I am pretty excited and hopeful with the number 82, but if it doesn't work i'm going to feel very upset and frustrated I couldn't get it to work with such a high number.

Sunday, March 25, 2012

Tomorrow is the big day


Tomorrow is the big day and I have mixed feelings. Justin and my mom keep asking me how do you feel and I keep saying fine, great, nothing I haven't been through, which is true, but nonetheless I think I have two main feelings.

I am excited-excited about the hope and prospects of the future. Excited to get things moving again and excited to possibly hear good news this time. Excited that in 10 days I could hear the words "you are pregnant"!!! Excited that my embryo could turn into a little fetus. Excited that I could get morning sickness and get fat! Excited to just find out something rather than living in this limbo.

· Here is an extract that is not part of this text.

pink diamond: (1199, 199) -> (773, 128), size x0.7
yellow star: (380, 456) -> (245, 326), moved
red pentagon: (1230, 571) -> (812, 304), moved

I am very anxious- the definition of anxious is experiencing worry, unease, or nervousness, typically about an imminent event or something with an uncertain outcome. I think that pretty much sums up all the worry I have built up inside. I just have the constant feeling of worry and unease that things are not going to work again and then what?.....Where do I go? How many times do I do in vitro before I say enough and look into other means? This round has a very final feeling to it and I don't know why?


where do I go from here?
1:30PM I check in to the center and at 2:00 they do the transfer of the eggs and then I wait. Wait TEN long days to find out if it took. Not only am I waiting, but I am laying completely flat for a week. One long week. The first few days are very relaxing, but then I get restless and very anxious.



Tomorrow is the day-let's hope it is a good day:)

Saturday, March 24, 2012

Development of my Eggs!


Got a call from the doctor today and my eggs are doing well!

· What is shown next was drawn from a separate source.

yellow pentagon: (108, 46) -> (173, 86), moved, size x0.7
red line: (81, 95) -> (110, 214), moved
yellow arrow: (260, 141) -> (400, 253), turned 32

I had 15 eggs frozen and they thawed all 15. So far all 15 are surviving YAY! There are nine that are looking really good so I am all set for Monday to do a transfer at 2:00pm.  I thought it would be fun to go over the embryo development because I find it fascinating!

 Day 0- Eggs are retrieved and sperm is introduced

Day 1- The egg is officially fertilized and it is now called a zygote!

Day 2- The zygote starts to divide and replicate. They embryos has now become a 4-cell embryo. This is the stage my eggs were frozen at in November and thawed at.

Day 3- It is now an 8 cell embryo

Day 4- They call this Morula. This is the stage right before blastocyst.  At this stage it is around 12-30 cells that have developed. It is at this stage that the sac around the embryo starts to disintegrate in preparation for blastocyst.

Day 5- Blastocyst stage!! This is the great day when they do the transfer. There are less than 100 cells at this point and it is almost ready to implant in the uterus lining. THe cells are breakign out of the sac. Within the blastocyst there are 2 types of cells. There is an inner cell mass that will soon begin to divide rapidly and develop into the fetus. The outer mass will eventually turn into the placenta.